(Dataset entries)
· · · · ·

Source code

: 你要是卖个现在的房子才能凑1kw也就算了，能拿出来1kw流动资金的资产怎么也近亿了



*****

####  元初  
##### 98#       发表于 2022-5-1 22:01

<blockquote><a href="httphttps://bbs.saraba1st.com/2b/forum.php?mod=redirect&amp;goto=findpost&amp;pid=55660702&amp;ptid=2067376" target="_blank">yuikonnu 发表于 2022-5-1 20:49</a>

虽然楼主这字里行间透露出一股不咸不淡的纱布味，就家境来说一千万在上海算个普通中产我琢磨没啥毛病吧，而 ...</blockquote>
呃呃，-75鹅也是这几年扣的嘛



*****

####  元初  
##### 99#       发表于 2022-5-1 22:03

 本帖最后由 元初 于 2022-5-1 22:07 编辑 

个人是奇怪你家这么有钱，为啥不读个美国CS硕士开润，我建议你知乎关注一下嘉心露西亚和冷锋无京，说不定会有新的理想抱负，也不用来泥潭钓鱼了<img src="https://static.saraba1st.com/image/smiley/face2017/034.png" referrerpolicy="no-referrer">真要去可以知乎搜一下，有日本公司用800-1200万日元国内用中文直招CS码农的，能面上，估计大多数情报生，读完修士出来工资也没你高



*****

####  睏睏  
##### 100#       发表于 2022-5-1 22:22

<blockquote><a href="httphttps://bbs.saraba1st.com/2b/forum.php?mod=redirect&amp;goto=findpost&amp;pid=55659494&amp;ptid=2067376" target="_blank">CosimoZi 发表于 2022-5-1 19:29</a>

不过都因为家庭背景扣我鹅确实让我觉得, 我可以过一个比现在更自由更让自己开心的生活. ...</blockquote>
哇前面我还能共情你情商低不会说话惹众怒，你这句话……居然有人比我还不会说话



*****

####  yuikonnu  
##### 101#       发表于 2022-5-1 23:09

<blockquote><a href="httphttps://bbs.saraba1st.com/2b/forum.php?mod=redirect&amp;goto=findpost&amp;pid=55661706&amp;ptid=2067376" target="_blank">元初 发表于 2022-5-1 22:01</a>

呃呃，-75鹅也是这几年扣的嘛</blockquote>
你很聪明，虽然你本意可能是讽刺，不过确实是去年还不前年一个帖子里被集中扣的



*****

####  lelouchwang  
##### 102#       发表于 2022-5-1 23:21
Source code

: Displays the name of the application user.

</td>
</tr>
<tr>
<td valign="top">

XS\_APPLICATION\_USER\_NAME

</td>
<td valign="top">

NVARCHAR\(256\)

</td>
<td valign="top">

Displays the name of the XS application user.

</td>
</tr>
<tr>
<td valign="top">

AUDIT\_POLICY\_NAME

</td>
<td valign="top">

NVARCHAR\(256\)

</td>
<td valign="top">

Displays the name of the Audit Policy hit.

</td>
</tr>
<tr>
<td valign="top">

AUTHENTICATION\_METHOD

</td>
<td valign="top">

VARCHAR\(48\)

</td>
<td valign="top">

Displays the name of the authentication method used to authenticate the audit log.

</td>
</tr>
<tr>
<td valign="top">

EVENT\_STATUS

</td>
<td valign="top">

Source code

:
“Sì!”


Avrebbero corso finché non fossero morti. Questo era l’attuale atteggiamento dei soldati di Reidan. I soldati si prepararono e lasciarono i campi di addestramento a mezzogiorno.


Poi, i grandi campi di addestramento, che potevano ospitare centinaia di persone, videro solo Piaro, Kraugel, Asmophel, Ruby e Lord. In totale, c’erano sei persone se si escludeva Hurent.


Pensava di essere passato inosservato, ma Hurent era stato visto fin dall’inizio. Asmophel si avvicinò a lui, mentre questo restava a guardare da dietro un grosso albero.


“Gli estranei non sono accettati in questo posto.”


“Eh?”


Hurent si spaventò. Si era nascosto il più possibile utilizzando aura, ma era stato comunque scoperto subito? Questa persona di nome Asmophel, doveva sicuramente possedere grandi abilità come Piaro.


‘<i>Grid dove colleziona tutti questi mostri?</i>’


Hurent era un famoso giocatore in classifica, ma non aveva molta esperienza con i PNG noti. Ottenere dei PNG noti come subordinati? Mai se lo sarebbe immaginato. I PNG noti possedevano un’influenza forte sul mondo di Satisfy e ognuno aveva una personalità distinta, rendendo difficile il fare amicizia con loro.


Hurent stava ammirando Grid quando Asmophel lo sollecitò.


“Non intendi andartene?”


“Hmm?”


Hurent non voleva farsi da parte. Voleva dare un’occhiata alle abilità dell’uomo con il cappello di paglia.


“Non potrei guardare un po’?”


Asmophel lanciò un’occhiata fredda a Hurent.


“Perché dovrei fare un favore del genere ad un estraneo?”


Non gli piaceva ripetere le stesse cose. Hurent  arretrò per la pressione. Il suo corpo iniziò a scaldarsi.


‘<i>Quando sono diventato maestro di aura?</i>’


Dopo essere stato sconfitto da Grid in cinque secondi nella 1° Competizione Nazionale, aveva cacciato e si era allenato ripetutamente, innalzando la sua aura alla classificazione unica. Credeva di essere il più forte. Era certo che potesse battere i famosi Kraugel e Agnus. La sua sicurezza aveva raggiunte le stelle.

· · · · ·

EXERCISE DESCRIPTION: In your answer, repeat each of the records exactly.

SOLUTION TO THE PROBLEM:
Source code

: 你要是卖个现在的房子才能凑1kw也就算了，能拿出来1kw流动资金的资产怎么也近亿了



*****

####  元初  
##### 98#       发表于 2022-5-1 22:01

<blockquote><a href="httphttps://bbs.saraba1st.com/2b/forum.php?mod=redirect&amp;goto=findpost&amp;pid=55660702&amp;ptid=2067376" target="_blank">yuikonnu 发表于 2022-5-1 20:49</a>

虽然楼主这字里行间透露出一股不咸不淡的纱布味，就家境来说一千万在上海算个普通中产我琢磨没啥毛病吧，而 ...</blockquote>
呃呃，-75鹅也是这几年扣的嘛



*****

####  元初  
##### 99#       发表于 2022-5-1 22:03

 本帖最后由 元初 于 2022-5-1 22:07 编辑 

个人是奇怪你家这么有钱，为啥不读个美国CS硕士开润，我建议你知乎关注一下嘉心露西亚和冷锋无京，说不定会有新的理想抱负，也不用来泥潭钓鱼了<img src="https://static.saraba1st.com/image/smiley/face2017/034.png" referrerpolicy="no-referrer">真要去可以知乎搜一下，有日本公司用800-1200万日元国内用中文直招CS码农的，能面上，估计大多数情报生，读完修士出来工资也没你高



*****

####  睏睏  
##### 100#       发表于 2022-5-1 22:22

<blockquote><a href="httphttps://bbs.saraba1st.com/2b/forum.php?mod=redirect&amp;goto=findpost&amp;pid=55659494&amp;ptid=2067376" target="_blank">CosimoZi 发表于 2022-5-1 19:29</a>

不过都因为家庭背景扣我鹅确实让我觉得, 我可以过一个比现在更自由更让自己开心的生活. ...</blockquote>
哇前面我还能共情你情商低不会说话惹众怒，你这句话……居然有人比我还不会说话



*****

####  yuikonnu  
##### 101#       发表于 2022-5-1 23:09

<blockquote><a href="httphttps://bbs.saraba1st.com/2b/forum.php?mod=redirect&amp;goto=findpost&amp;pid=55661706&amp;ptid=2067376" target="_blank">元初 发表于 2022-5-1 22:01</a>

呃呃，-75鹅也是这几年扣的嘛</blockquote>
你很聪明，虽然你本意可能是讽刺，不过确实是去年还不前年一个帖子里被集中扣的



*****

####  lelouchwang  
##### 102#       发表于 2022-5-1 23:21
Source code

: Displays the name of the application user.

</td>
</tr>
<tr>
<td valign="top">

XS\_APPLICATION\_USER\_NAME

</td>
<td valign="top">

NVARCHAR\(256\)

</td>
<td valign="top">

Displays the name of the XS application user.

</td>
</tr>
<tr>
<td valign="top">

AUDIT\_POLICY\_NAME

</td>
<td valign="top">

NVARCHAR\(256\)

</td>
<td valign="top">

Displays the name of the Audit Policy hit.

</td>
</tr>
<tr>
<td valign="top">

AUTHENTICATION\_METHOD

</td>
<td valign="top">

VARCHAR\(48\)

</td>
<td valign="top">

Displays the name of the authentication method used to authenticate the audit log.

</td>
</tr>
<tr>
<td valign="top">

EVENT\_STATUS

</td>
<td valign="top">

Source code

:
“Sì!”


Avrebbero corso finché non fossero morti. Questo era l’attuale atteggiamento dei soldati di Reidan. I soldati si prepararono e lasciarono i campi di addestramento a mezzogiorno.


Poi, i grandi campi di addestramento, che potevano ospitare centinaia di persone, videro solo Piaro, Kraugel, Asmophel, Ruby e Lord. In totale, c’erano sei persone se si escludeva Hurent.


Pensava di essere passato inosservato, ma Hurent era stato visto fin dall’inizio. Asmophel si avvicinò a lui, mentre questo restava a guardare da dietro un grosso albero.


“Gli estranei non sono accettati in questo posto.”


“Eh?”


Hurent si spaventò. Si era nascosto il più possibile utilizzando aura, ma era stato comunque scoperto subito? Questa persona di nome Asmophel, doveva sicuramente possedere grandi abilità come Piaro.


‘<i>Grid dove colleziona tutti questi mostri?</i>’


Hurent era un famoso giocatore in classifica, ma non aveva molta esperienza con i PNG noti. Ottenere dei PNG noti come subordinati? Mai se lo sarebbe immaginato. I PNG noti possedevano un’influenza forte sul mondo di Satisfy e ognuno aveva una personalità distinta, rendendo difficile il fare amicizia con loro.


Hurent stava ammirando Grid quando Asmophel lo sollecitò.


“Non intendi andartene?”


“Hmm?”


Hurent non voleva farsi da parte. Voleva dare un’occhiata alle abilità dell’uomo con il cappello di paglia.


“Non potrei guardare un po’?”


Asmophel lanciò un’occhiata fredda a Hurent.


“Perché dovrei fare un favore del genere ad un estraneo?”


Non gli piaceva ripetere le stesse cose. Hurent  arretrò per la pressione. Il suo corpo iniziò a scaldarsi.


‘<i>Quando sono diventato maestro di aura?</i>’


Dopo essere stato sconfitto da Grid in cinque secondi nella 1° Competizione Nazionale, aveva cacciato e si era allenato ripetutamente, innalzando la sua aura alla classificazione unica. Credeva di essere il più forte. Era certo che potesse battere i famosi Kraugel e Agnus. La sua sicurezza aveva raggiunte le stelle.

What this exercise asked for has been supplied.